Lo único que Aiguillon respondió a esto, fue:

—Señor mariscal, vos sois lo mismo que yo, y yo lo mismo que vos.

Y saludando a su tío marchó del aposento, guardando la dignidad natural en él y librándose de una de las posiciones más difíciles en que se había hallado durante su vida llena de tantos obstáculos y escollos.

Cuando Richelieu le vio salir, dijo a Juan que no entendía una palabra de los cumplimientos entre tío y sobrino:

—Lo mejor que tiene es que Aiguillon es un hombre sencillísimo. Dotado de talento y cándido a la vez que conoce la corte, es tan honrado como la doncella más pura.

—Y luego os quiere bien —contestó Juan.

—Ya se ve que sí.

—Como que mejor parece hijo vuestro que M. de Fronsad.

—A fe mía que razonáis, conde.

Y al mismo tiempo que Richelieu decía esto, se paseaba agitado, buscando una cosa que no hallaba, y murmuró:

—¡Ah, condesa! Ya me las pagarás.

—Mariscal —dijo Juan con malicia—; los cuatro vamos a completar el famoso haz de la antigüedad que nadie podía romper.

—Querido amigo, ¿y quiénes son los cuatro?

—El poder lo será mi hermana; Aiguillon la autoridad; vos el consejo, y yo la vigilancia.

—Muy bien, muy bien.

—Y de este modo ya pueden venir a poner trabas a mi hermana. Reto a cualquiera a que lo intente.

—¡Voto a Dios! —dijo Richelieu, cuya cabeza ardía en un volcán.

—Que vengan, que vengan rivales —gritó Juan, ebrio de alegría con sus planes y sus ideas de triunfo.

—¡Oh! —dijo el mariscal pegándose una palmada en la frente.

—Señor duque, ¿qué es eso?, ¿qué os sucede?

—Nada; vuestra ocurrencia de formar una liga entre los cuatro me parece admirable.

—¿Es cierto?

—Tanto, que estoy acorde en un todo con vuestra opinión.

—¡Bravo!

—Decidme, ¿Taverney no habita en Trianón con su hija?

—No, que reside en París.

—Querido conde, esa joven es muy hermosa.

—Por más que fuese tanto como Cleopatra o como… mi hermana, no la temo, si es que llegamos a formar la liga propuesta.

—Habéis dicho que Taverney vive en París. ¿Es acaso la calle de Saint-Honoré?

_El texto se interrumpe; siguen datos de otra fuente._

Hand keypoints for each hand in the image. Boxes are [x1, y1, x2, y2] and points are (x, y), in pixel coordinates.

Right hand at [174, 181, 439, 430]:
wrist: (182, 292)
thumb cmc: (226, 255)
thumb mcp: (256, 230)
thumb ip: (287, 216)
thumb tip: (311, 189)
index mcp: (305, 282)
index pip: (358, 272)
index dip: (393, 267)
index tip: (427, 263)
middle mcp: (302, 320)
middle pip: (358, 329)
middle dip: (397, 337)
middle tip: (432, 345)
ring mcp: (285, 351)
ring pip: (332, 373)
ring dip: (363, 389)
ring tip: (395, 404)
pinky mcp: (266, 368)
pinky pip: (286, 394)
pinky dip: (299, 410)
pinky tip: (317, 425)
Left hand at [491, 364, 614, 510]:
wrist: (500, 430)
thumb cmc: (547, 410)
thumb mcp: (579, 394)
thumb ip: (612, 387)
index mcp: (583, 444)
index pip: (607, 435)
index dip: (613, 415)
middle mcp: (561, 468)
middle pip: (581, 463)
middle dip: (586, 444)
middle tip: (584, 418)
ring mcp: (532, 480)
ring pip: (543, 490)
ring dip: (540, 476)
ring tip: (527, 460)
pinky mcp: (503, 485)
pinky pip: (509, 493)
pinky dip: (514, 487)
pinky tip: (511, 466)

—No, la calle de Coq-Heron. ¿Habéis pensado quizá algún medio para castigar a Taverney?

—Conde, espero que sí: también creo que he concebido cierta idea…

—Sois un hombre incomparable. Os dejo, porque deseo saber lo que por ahí se dice.

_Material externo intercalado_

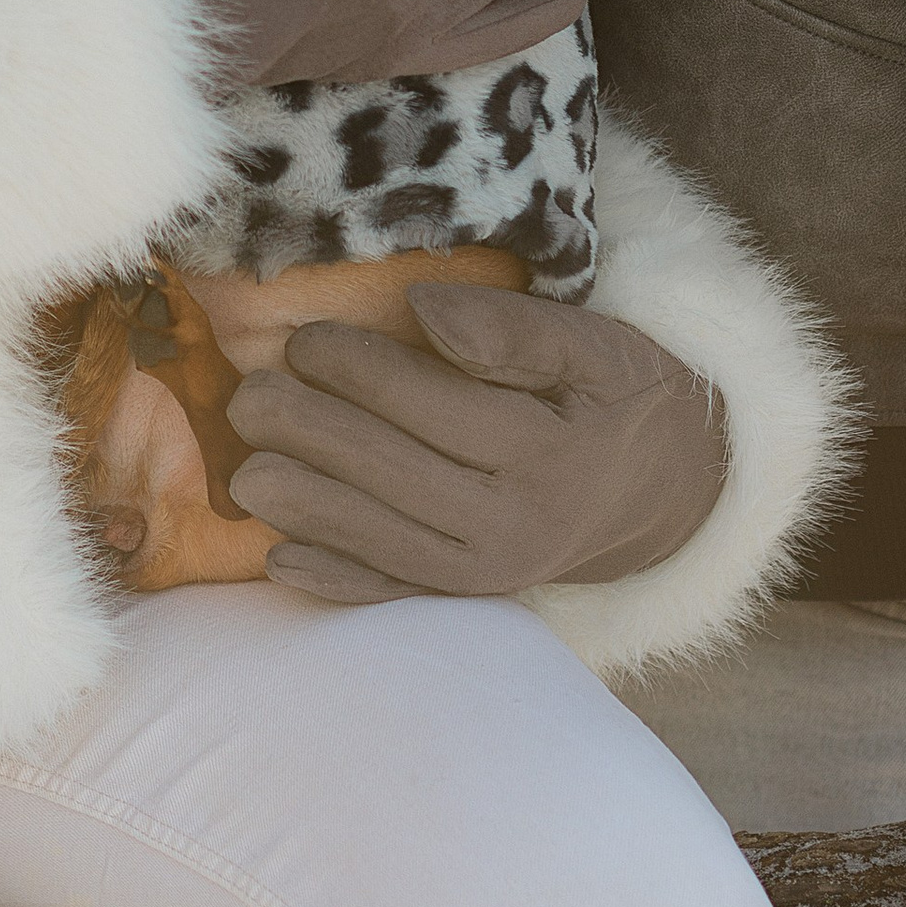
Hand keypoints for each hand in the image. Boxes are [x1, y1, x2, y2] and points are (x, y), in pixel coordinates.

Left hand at [225, 289, 728, 602]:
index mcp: (548, 453)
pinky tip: (280, 560)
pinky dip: (336, 581)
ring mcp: (489, 571)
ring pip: (381, 541)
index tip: (303, 338)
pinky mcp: (467, 597)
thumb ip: (514, 328)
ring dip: (304, 508)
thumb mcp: (594, 346)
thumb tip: (422, 309)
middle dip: (311, 435)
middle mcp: (516, 523)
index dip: (359, 370)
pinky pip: (393, 593)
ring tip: (245, 472)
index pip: (434, 407)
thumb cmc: (614, 397)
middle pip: (394, 475)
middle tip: (251, 395)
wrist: (660, 490)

—Adiós, conde… mas, a propósito, no me habéis indicado quienes son los nuevos ministros.

—¡Oh!, puede afirmarse que son aves de paso; Terray, Bertin y no se quién más pues lo que es Aiguillon se ha aplazado el tiempo en que debe ser ministro.

—Y para siempre, acaso —pensó el mariscal saludando a Juan con una graciosa sonrisa.

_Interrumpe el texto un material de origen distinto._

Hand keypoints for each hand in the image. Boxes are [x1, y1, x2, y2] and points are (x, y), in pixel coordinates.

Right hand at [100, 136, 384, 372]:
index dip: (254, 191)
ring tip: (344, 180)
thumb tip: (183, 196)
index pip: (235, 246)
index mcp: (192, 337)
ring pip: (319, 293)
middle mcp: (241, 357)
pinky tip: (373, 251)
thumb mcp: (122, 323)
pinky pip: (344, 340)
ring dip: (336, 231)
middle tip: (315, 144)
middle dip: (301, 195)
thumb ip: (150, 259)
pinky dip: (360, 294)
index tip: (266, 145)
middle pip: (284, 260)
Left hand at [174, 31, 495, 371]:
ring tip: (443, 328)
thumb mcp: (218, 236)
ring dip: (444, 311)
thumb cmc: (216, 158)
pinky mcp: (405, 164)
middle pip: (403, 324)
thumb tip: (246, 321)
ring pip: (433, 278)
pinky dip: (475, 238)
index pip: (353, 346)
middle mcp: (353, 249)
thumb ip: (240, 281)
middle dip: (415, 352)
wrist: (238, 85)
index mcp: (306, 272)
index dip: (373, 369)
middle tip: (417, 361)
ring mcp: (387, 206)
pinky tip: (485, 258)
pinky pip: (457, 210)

Cuando este salió, penetró Rafté, quien todo lo había escuchado y sabía a qué atenerse, habiéndose realizado todas sus sospechas; pero nada quiso decir a su amo porque le conocía bien.

No avisó siquiera a un ayuda de cámara, sino que él mismo le desnudó y le llevó al lecho, en el cual se hundió el mariscal tiritando como si tuviese calentura, una vez que tomó una píldora que le dio su secretario.

Este corrió entonces las cortinas y se encaminó a la antecámara, la cual se hallaba ya llena de criados que habían acudido presurosos y estaban a la escucha. Rafté cogió por el brazo al primero y le dijo:

—Que cuides bien al señor mariscal, pues está enfermo; al parecer, esta mañana ha tenido un gran disgusto: sin duda ha debido desobedecer al rey…

—¡Desobedecer al rey! —exclamó sobresaltado el ayuda de cámara.

—Sí, Su Majestad ha mandado una cartera a monseñor; pero en cuanto este supo que lo hacía por mediación de la du Barry no quiso admitirla. ¡Oh! Es una acción dignísima, y los habitantes de París deberían levantarle un arco triunfal, pero como el choque que ha tenido que sostener era en exceso violento, se ha puesto malo y es necesario cuidarle bien.

Cuando Rafté terminó estas palabras, comprendiendo de antemano que no tardarían en circular, se dirigió a su habitación, y al cabo de quince minutos todo Versalles sabía la noble conducta y generoso patriotismo del mariscal, quien dormía a pierna suelta sin soñar siquiera con la popularidad que acababa de granjearse, gracias a su secretario.